Stored data
--- Begin ---

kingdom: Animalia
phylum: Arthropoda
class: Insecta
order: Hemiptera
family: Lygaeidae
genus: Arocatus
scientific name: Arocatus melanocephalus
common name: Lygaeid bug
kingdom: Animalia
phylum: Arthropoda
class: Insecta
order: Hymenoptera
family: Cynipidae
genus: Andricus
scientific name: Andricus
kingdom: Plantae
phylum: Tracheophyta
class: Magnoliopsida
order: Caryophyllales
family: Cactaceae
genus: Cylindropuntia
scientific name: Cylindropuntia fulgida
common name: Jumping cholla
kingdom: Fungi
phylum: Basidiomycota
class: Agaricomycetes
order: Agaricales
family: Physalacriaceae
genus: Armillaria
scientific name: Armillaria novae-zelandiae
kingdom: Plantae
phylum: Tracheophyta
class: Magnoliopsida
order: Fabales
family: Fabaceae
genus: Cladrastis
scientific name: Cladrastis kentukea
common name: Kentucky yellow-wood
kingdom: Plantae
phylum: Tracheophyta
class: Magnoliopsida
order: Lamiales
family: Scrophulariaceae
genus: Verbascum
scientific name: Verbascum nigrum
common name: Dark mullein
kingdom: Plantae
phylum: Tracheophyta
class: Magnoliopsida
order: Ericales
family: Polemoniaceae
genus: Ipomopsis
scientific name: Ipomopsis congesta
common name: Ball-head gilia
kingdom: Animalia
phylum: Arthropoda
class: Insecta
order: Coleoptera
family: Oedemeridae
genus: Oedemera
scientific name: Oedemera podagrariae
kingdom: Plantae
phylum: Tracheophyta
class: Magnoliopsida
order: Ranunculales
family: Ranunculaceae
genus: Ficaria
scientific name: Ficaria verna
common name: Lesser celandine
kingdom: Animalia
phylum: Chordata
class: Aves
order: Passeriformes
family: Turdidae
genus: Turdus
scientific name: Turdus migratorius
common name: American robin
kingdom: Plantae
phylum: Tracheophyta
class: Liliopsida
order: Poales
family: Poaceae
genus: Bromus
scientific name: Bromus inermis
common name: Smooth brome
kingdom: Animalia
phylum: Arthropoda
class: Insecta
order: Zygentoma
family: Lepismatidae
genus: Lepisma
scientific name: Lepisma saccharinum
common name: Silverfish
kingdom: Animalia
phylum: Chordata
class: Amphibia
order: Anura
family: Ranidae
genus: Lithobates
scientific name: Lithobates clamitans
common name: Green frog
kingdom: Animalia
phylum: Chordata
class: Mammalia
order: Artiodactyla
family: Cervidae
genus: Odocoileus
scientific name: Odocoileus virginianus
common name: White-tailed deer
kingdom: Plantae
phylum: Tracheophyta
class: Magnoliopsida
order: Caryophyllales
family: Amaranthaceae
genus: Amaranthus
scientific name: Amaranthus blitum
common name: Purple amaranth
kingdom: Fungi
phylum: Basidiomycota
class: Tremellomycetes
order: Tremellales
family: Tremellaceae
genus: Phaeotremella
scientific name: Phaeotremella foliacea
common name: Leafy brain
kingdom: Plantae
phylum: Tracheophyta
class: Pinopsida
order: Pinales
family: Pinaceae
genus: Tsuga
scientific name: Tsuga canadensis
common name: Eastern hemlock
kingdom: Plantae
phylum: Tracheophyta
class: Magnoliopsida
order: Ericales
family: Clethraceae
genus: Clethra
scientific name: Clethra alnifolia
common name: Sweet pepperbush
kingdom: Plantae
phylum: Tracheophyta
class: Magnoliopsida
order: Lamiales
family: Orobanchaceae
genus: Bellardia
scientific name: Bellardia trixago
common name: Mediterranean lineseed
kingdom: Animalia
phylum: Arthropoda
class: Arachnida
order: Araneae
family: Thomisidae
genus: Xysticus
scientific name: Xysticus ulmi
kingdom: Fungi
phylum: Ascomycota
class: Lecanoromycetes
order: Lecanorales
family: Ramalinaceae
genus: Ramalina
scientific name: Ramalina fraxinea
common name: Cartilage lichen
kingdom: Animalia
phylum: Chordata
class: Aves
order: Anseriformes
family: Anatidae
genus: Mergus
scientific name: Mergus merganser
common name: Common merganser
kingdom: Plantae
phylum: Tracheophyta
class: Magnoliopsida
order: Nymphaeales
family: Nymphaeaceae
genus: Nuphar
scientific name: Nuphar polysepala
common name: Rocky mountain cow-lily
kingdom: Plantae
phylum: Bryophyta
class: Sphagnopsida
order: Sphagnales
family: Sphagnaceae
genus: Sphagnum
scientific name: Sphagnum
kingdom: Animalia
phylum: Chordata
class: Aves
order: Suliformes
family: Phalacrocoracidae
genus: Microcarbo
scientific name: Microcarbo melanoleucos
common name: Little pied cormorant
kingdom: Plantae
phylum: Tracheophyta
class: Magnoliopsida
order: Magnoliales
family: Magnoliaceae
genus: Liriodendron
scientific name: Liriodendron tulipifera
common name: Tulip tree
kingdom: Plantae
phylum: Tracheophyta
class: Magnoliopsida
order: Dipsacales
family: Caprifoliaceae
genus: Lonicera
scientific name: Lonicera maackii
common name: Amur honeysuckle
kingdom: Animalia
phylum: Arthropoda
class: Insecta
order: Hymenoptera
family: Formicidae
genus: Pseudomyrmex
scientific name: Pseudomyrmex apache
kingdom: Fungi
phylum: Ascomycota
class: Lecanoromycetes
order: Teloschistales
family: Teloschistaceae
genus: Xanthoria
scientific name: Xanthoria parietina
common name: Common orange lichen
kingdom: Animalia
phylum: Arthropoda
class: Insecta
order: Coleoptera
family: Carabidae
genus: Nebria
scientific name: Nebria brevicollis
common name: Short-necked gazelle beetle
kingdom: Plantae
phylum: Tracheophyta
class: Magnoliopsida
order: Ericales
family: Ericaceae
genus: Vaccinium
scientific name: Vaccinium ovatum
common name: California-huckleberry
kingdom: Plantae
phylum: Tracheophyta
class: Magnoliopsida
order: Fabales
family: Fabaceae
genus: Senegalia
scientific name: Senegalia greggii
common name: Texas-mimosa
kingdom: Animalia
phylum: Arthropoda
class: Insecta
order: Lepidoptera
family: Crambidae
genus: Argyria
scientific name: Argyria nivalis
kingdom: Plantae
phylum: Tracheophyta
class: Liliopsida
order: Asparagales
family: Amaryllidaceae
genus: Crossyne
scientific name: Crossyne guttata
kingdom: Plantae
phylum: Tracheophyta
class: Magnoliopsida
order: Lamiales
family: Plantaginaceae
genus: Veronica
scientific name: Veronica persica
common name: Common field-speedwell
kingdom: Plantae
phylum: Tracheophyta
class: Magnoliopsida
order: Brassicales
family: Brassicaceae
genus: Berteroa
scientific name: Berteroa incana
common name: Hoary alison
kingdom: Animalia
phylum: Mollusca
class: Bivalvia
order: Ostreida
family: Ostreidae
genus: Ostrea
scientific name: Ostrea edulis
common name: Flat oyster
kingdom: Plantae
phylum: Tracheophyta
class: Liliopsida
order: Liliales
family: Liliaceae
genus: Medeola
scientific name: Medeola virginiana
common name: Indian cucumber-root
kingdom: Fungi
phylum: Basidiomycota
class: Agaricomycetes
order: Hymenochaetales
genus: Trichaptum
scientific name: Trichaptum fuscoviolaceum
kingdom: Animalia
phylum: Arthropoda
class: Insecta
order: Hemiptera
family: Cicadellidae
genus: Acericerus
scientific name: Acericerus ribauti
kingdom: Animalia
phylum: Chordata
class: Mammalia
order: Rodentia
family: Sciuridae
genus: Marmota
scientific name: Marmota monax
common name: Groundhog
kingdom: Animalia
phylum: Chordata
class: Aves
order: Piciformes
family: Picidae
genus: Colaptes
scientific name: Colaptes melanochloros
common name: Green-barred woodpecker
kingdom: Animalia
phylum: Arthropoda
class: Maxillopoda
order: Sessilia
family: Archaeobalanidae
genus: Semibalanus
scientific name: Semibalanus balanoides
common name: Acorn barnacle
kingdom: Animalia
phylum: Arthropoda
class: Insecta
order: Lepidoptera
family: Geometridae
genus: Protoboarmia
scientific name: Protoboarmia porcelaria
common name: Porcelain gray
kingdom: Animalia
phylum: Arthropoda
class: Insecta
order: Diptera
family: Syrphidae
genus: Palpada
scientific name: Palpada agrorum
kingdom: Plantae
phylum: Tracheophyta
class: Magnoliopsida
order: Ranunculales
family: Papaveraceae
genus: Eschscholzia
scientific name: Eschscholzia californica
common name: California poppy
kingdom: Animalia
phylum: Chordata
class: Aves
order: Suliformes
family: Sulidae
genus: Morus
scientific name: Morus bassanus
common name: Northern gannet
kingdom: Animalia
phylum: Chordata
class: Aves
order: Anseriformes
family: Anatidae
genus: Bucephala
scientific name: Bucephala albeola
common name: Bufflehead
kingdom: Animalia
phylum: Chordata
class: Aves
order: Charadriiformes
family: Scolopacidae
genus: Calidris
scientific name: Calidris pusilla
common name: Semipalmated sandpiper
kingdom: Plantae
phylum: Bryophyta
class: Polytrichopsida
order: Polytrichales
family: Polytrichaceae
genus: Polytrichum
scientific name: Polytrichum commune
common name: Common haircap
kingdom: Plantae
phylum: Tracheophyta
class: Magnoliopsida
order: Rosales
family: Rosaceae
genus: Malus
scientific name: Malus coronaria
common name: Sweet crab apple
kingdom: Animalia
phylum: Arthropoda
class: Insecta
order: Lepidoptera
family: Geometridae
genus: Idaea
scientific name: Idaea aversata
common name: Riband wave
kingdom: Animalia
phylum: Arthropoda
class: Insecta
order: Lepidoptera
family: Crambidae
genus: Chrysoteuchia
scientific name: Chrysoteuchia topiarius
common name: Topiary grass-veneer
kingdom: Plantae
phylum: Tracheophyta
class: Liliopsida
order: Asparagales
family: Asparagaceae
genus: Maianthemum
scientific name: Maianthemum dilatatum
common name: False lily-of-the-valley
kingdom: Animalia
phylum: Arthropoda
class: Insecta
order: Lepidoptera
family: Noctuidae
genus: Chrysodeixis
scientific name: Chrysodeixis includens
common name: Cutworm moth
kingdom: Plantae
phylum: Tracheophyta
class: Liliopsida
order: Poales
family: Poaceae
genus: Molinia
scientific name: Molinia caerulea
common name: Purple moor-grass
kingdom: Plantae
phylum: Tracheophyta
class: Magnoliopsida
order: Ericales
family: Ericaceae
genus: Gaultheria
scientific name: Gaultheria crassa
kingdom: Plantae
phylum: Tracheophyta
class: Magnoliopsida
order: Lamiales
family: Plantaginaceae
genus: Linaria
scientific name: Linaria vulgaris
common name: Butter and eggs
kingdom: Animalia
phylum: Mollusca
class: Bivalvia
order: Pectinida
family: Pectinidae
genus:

--- End ---

**Exercise goal**
Copy out the records exactly as they stand, everything from the line containing "common name: Groundhog" down to the line containing "scientific name: Calidris pusilla", both of those lines included.

**Exercise output**
common name: Groundhog
kingdom: Animalia
phylum: Chordata
class: Aves
order: Piciformes
family: Picidae
genus: Colaptes
scientific name: Colaptes melanochloros
common name: Green-barred woodpecker
kingdom: Animalia
phylum: Arthropoda
class: Maxillopoda
order: Sessilia
family: Archaeobalanidae
genus: Semibalanus
scientific name: Semibalanus balanoides
common name: Acorn barnacle
kingdom: Animalia
phylum: Arthropoda
class: Insecta
order: Lepidoptera
family: Geometridae
genus: Protoboarmia
scientific name: Protoboarmia porcelaria
common name: Porcelain gray
kingdom: Animalia
phylum: Arthropoda
class: Insecta
order: Diptera
family: Syrphidae
genus: Palpada
scientific name: Palpada agrorum
kingdom: Plantae
phylum: Tracheophyta
class: Magnoliopsida
order: Ranunculales
family: Papaveraceae
genus: Eschscholzia
scientific name: Eschscholzia californica
common name: California poppy
kingdom: Animalia
phylum: Chordata
class: Aves
order: Suliformes
family: Sulidae
genus: Morus
scientific name: Morus bassanus
common name: Northern gannet
kingdom: Animalia
phylum: Chordata
class: Aves
order: Anseriformes
family: Anatidae
genus: Bucephala
scientific name: Bucephala albeola
common name: Bufflehead
kingdom: Animalia
phylum: Chordata
class: Aves
order: Charadriiformes
family: Scolopacidae
genus: Calidris
scientific name: Calidris pusilla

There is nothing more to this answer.